Title :
The Impact of Mislabelling on the Performance and Interpretation of Defect Prediction Models
Author :
Tantithamthavorn, Chakkrit ; McIntosh, Shane ; Hassan, Ahmed E. ; Ihara, Akinori ; Matsumoto, Kenichi
Author_Institution :
Grad. Sch. of Inf. Sci., Nara Inst. of Sci. & Technol., Nara, Japan
Abstract :
The reliability of a prediction model depends on the quality of the data from which it was trained. Therefore, defect prediction models may be unreliable if they are trained using noisy data. Recent research suggests that randomly-injected noise that changes the classification (label) of software modules from defective to clean (and vice versa) can impact the performance of defect models. Yet, in reality, incorrectly labelled (i.e., mislabelled) issue reports are likely non-random. In this paper, we study whether mislabelling is random, and the impact that realistic mislabelling has on the performance and interpretation of defect models.
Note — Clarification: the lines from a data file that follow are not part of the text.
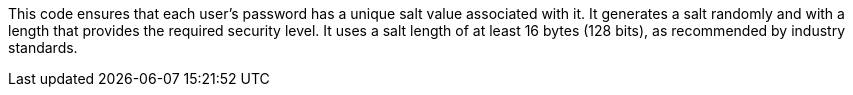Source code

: This code ensures that each user's password has a unique salt value associated with it. It generates a 
salt randomly and with a length that provides the required
security level. It uses a salt length of at least 16 bytes (128 bits), as recommended
by industry standards.


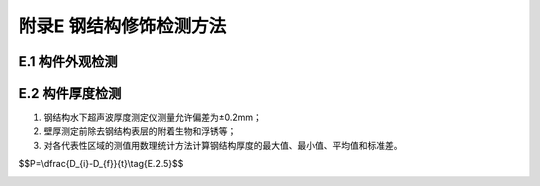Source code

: .. _附录E:

附录E 钢结构修饰检测方法
===========================================
E.1 构件外观检测
-----------------------------
.. raw:: html

 <p><a href="#idE.1.1"> E.1.1</a> <span id="idE.1.1"> 构件外观检测应对水上部位和水下部位分别进行，并重点选择腐蚀严重的部位。</span></p>
 <p><a href="#idE.1.2"> E.1.2</a> <span id="idE.1.2"> 外观检测方法可采取目测、尺量、锤击、摄影和录像等，水下部位外观检测宜由潜水员进行。</span></p>
 <p><a href="#idE.1.3"> E.1.3</a> <span id="idE.1.3"> 当局部腐蚀深度在3mm以上时宜采用深度计测定腐蚀深度。</span></p>
 <p><a href="#idE.1.4"> E.1.4</a> <span id="idE.1.4"> 锈蚀情况应记录并绘制在构件表面展开图上。</span></p>

E.2 构件厚度检测
--------------------------

.. raw:: html

 <p><a href="#idE.2.1"> E.2.1</a> <span id="idE.2.1"> 构件厚度测点位置应选择在不同区域、不同构件具有代表性的部位。</span></p>
 <p><a href="#idE.2.2"> E.2.2</a> <span id="idE.2.2"> 钢管桩厚度检测宜抽取构件数量的5％且不少于10个构件进行，同一构件代表性部位的测点数量不应少于3点。</span></p>
 <p><a href="#idE.2.3"> E.2.3</a> <span id="idE.2.3"> 钢板桩厚度检测宜沿码头岸线不大于30m选取一组构件，取有代表性的部位进行厚度测定。</span></p>
 <p><a href="#idE.2.4"> E.2.4</a> <span id="idE.2.4"> 构件厚度检测可采用钢结构水下超声波厚度测定仪，并应满足下列要求：</span></p>

(1) 钢结构水下超声波厚度测定仪测量允许偏差为±0.2mm；
(2) 壁厚测定前除去钢结构表层的附着生物和浮锈等；
(3) 对各代表性区域的测值用数理统计方法计算钢结构厚度的最大值、最小值、平均值和标准差。

.. raw:: html

 <p><a href="#idE.2.5"> E.2.5</a> <span id="idE.2.5"> 钢结构腐蚀速率可按<a href="#ideqE.2.5">式(E.2.5)</a><span id="ideqE.2.5">计算：</span></p>

$$P=\\dfrac{D_{i}-D_{f}}{t}\\tag{E.2.5}$$ 

.. raw:: html

 <table border="0" style="font-family:times new roman" id="gongshi">
 <tr>
 <td width="50px" align='center' id="eqzs" >式中</td>
 <td width="30px" align='left'  id="eqzs" ><i>P</i></td>
  <td width="40px" align='left' id="eqzs">——</td>
 <td  id="eqzs"> 钢结构腐蚀速率(mm/a)；</td>
 </tr>
 <tr>
 <td id="eqzs"> </td>
 <td id="eqzs"><i>D</i><sub>i</sup></td>
 <td id="eqzs">——</td>
 <td id="eqzs"> 钢结构原始厚度(mm)；</td>
  </tr>
 <tr>
 <td id="eqzs"> </td>
 <td id="eqzs"><i>D</i><sub>f</sub></td>
 <td id="eqzs">——</td>
 <td id="eqzs"> 钢结构实测厚度(mm)；</td>
 </tr>
  <tr>
 <td id="eqzs"> </td>
 <td id="eqzs"><i>t</i></td>
 <td id="eqzs">——</td>
 <td id="eqzs"> 钢结构暴露于环境中经历的时间(a)。</td>
 </tr>
  </table>

:math:`\ `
Through a case study of 3,931 manually-curated issue reports from the Apache Jackrabbit and Lucene systems, we find that: (1) issue report mislabelling is not random; (2) precision is rarely impacted by mislabelled issue reports, suggesting that practitioners can rely on the accuracy of modules labelled as defective by models that are trained using noisy data; (3) however, models trained on noisy data typically achieve 56%-68% of the recall of models trained on clean data; and (4) only the metrics in top influence rank of our defect models are robust to the noise introduced by mislabelling, suggesting that the less influential metrics of models that are trained on noisy data should not be interpreted or used to make decisions.
Keywords :
software performance evaluation; software reliability; Apache Jackrabbit system; Lucene system; defect prediction model interpretation; defect prediction model performance; defect prediction models; mislabelling impact; prediction model reliability; randomly-injected noise; software modules; Data mining; Data models; Noise; Noise measurement; Predictive models; Software; Data Quality; Mislabelling; Software Defect Prediction; Software Quality Assurance;
Conference_Titel :
Software Engineering (ICSE), 2015 IEEE/ACM 37th IEEE International Conference on
Conference_Location :
Florence
DOI :
10.1109/ICSE.2015.93